About Bokar Fortress
Bokar Fortress was built 1461 by Italian architect Michelozzo di Bartololmeo to defend Pile Gate, the western entrance to the city of Dubrovnik. The fort as seen today was completed in 1570 and is the oldest casemented fortress in Europe.
Bokar Fortress history
Designed and mostly built during the 1460s by Michelozzo di Bartololmeo, an Italian architect considered to be one of the great Renaissance pioneers, Bokar Fortress is one of the world’s finest examples of ‘harmonious and functional fortification architecture’ and was built to defend the western entrance to the city of Dubrovnik. It was the key defendense structure for the strategically vital Pile Gate.
The fort was finally completed in 1570 after a century of debate as to whether it should actually be finished.
Often called ‘Zvjezdan’, a Serbo-Croat word meaning ‘starry’, presumably for the amazing views of the light pollution-free night sky as you look out into the Adriatic Sea, parts of the magnificent, almost perfectly cylindrical fort are perched on a detached rock allowing the sea water to pass beneath it – which can still be seen today.
Bokar Fortress today
Today, the fort is open all year round and is perhaps most famous as a venue for performances of the Dubrovnik Summer Festival.

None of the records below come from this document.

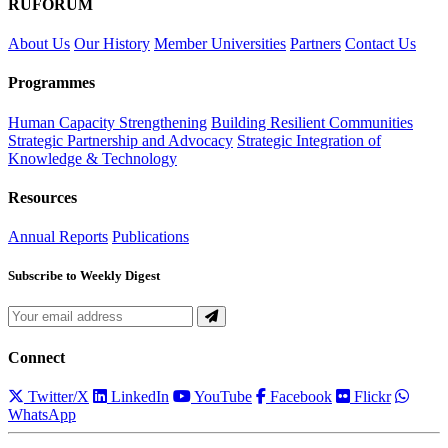
RUFORUM
About Us
Our History
Member Universities
Partners
Contact Us
Programmes
Human Capacity Strengthening
Building Resilient Communities
Strategic Partnership and Advocacy
Strategic Integration of
Knowledge & Technology
Resources
Annual Reports
Publications
Subscribe to Weekly Digest
Connect
Twitter/X
LinkedIn
YouTube
Facebook
Flickr
WhatsApp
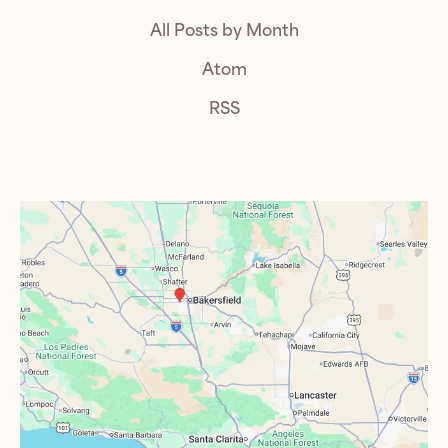
All Posts by Month
Atom
RSS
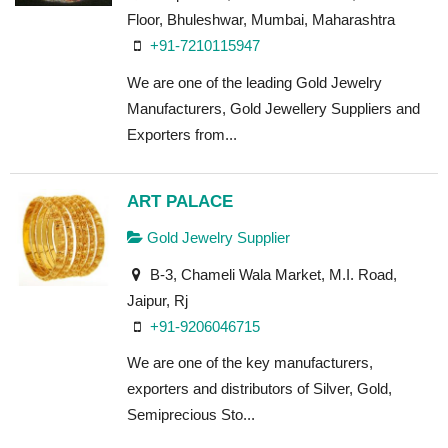
Floor, Bhuleshwar, Mumbai, Maharashtra
+91-7210115947
We are one of the leading Gold Jewelry
Manufacturers, Gold Jewellery Suppliers and
Exporters from...
ART PALACE
Gold Jewelry Supplier
B-3, Chameli Wala Market, M.I. Road,
Jaipur, Rj
+91-9206046715
We are one of the key manufacturers,
exporters and distributors of Silver, Gold,
Semiprecious Sto...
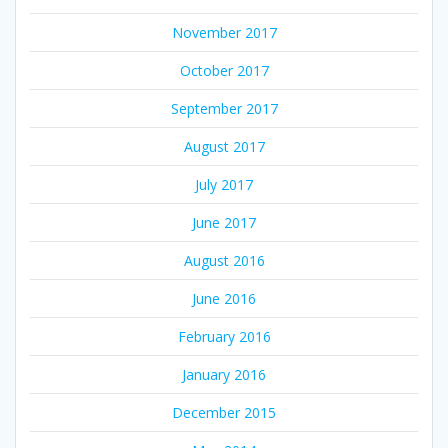
November 2017
October 2017
September 2017
August 2017
July 2017
June 2017
August 2016
June 2016
February 2016
January 2016
December 2015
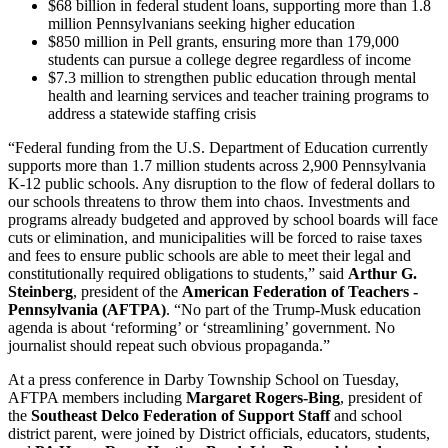
$68 billion in federal student loans, supporting more than 1.8
million Pennsylvanians seeking higher education
$850 million in Pell grants, ensuring more than 179,000
students can pursue a college degree regardless of income
$7.3 million to strengthen public education through mental
health and learning services and teacher training programs to
address a statewide staffing crisis
“Federal funding from the U.S. Department of Education currently
supports more than 1.7 million students across 2,900 Pennsylvania
K-12 public schools. Any disruption to the flow of federal dollars to
our schools threatens to throw them into chaos. Investments and
programs already budgeted and approved by school boards will face
cuts or elimination, and municipalities will be forced to raise taxes
and fees to ensure public schools are able to meet their legal and
constitutionally required obligations to students,” said
Arthur G.
Steinberg
, president of the
American Federation of Teachers -
Pennsylvania (AFTPA)
. “No part of the Trump-Musk education
agenda is about ‘reforming’ or ‘streamlining’ government. No
journalist should repeat such obvious propaganda.”
At a press conference in Darby Township School on Tuesday,
AFTPA members including
Margaret Rogers-Bing
, president of
the
Southeast Delco Federation of Support Staff
and school
district parent, were joined by District officials, educators, students,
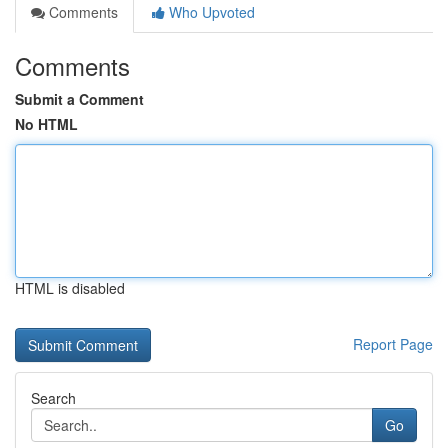
Comments
Who Upvoted
Comments
Submit a Comment
No HTML
HTML is disabled
Report Page
Search
Go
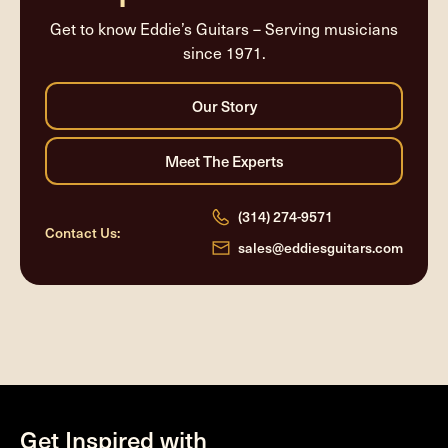
Get to know Eddie’s Guitars – Serving musicians
since 1971.
(314) 274-9571
Contact Us:
sales@eddiesguitars.com
Get Inspired with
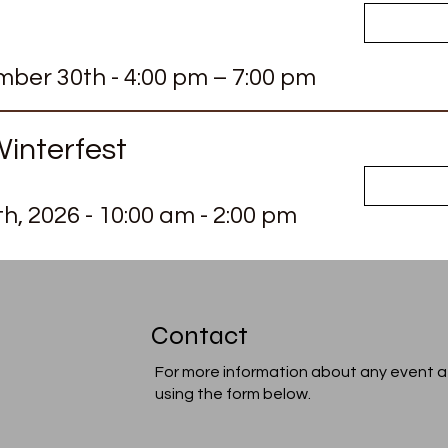
ber 30th - 4:00 pm – 7:00 pm
interfest
th
, 2026
- 10:00 am - 2:00 pm
Contact
For more information about any event a
using the form below.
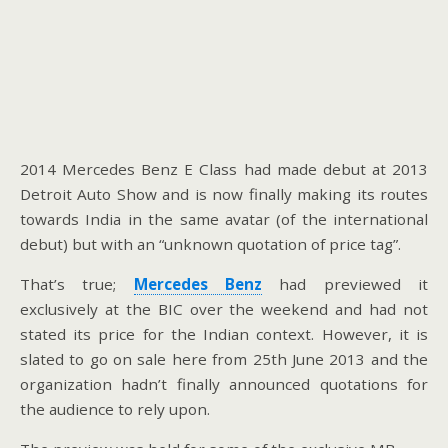
2014 Mercedes Benz E Class had made debut at 2013
Detroit Auto Show and is now finally making its routes
towards India in the same avatar (of the international
debut) but with an “unknown quotation of price tag”.
That’s true;
Mercedes Benz
had previewed it
exclusively at the BIC over the weekend and had not
stated its price for the Indian context. However, it is
slated to go on sale here from 25th June 2013 and the
organization hadn’t finally announced quotations for
the audience to rely upon.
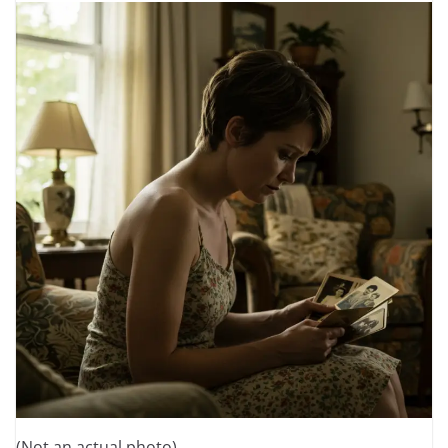
(Not an actual photo)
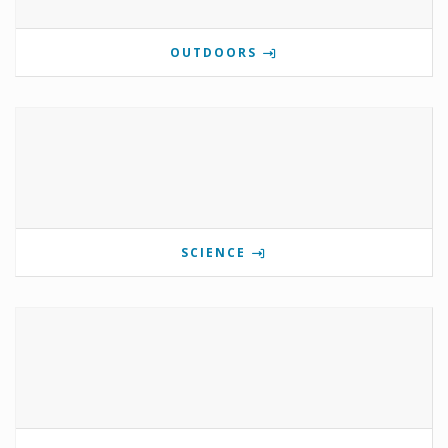
OUTDOORS
SCIENCE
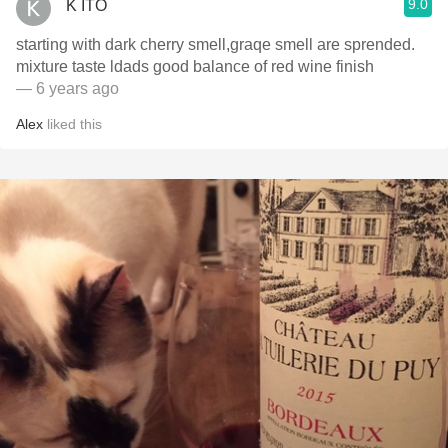
9.0
K ITO
starting with dark cherry smell,graqe smell are sprended.
mixture taste ldads good balance of red wine finish
— 6 years ago
Alex
liked this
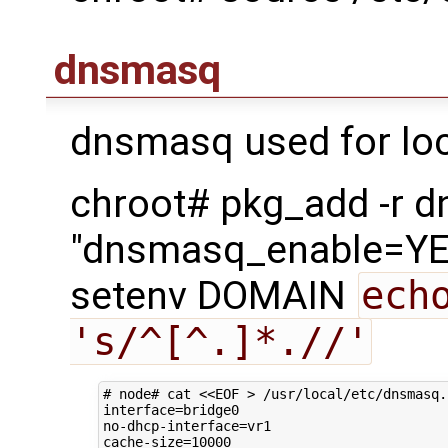
dnsmasq
dnsmasq used for loc
chroot# pkg_add -r 
"dnsmasq_enable=YES
setenv DOMAIN
ech
's/^[^.]*.//'
# node# cat <<EOF > /usr/local/etc/dnsmasq.
interface
=
bridge0

no-dhcp-interface
=
vr1

cache-size
=
10000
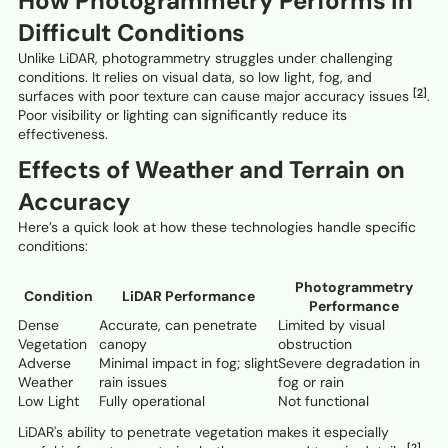
How Photogrammetry Performs in
Difficult Conditions
Unlike LiDAR, photogrammetry struggles under challenging
conditions. It relies on visual data, so low light, fog, and
[2]
surfaces with poor texture can cause major accuracy issues
.
Poor visibility or lighting can significantly reduce its
effectiveness.
Effects of Weather and Terrain on
Accuracy
Here’s a quick look at how these technologies handle specific
conditions:
Photogrammetry
Condition
LiDAR Performance
Performance
Dense
Accurate, can penetrate
Limited by visual
Vegetation
canopy
obstruction
Adverse
Minimal impact in fog; slight
Severe degradation in
Weather
rain issues
fog or rain
Low Light
Fully operational
Not functional
LiDAR's ability to penetrate vegetation makes it especially
[2]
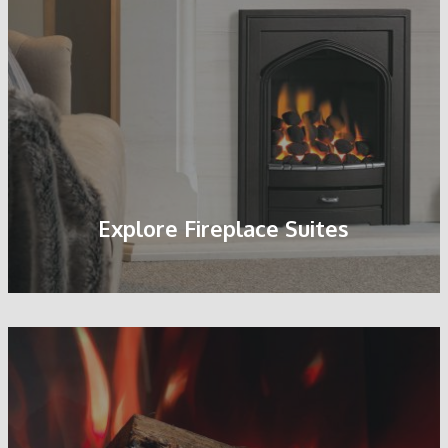
Pebble Fuel Bed
Explore Fireplace Suites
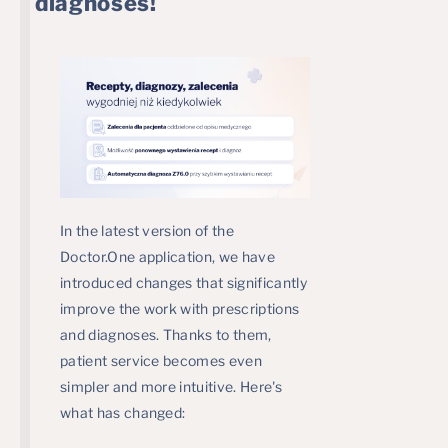
diagnoses!
In the latest version of the
Doctor.One application, we have
introduced changes that significantly
improve the work with prescriptions
and diagnoses. Thanks to them,
patient service becomes even
simpler and more intuitive. Here's
what has changed:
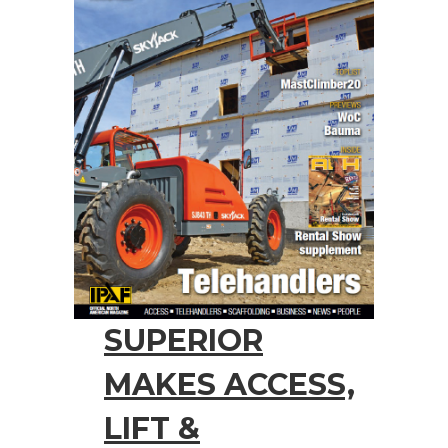
SUPERIOR
MAKES ACCESS,
LIFT &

The fairytale-esque Bokar Fortress featured in seasons two and three of Game of Thrones and is perhaps best seen when Varys informs Tyrion he’s ‘quite good’ at being the hand of the king.
Getting to Bokar Fortress
The fortress is a half an hour walk from the historic centre of Dubrovnik. Visitors can also reach it within 5 minutes by car from the same place.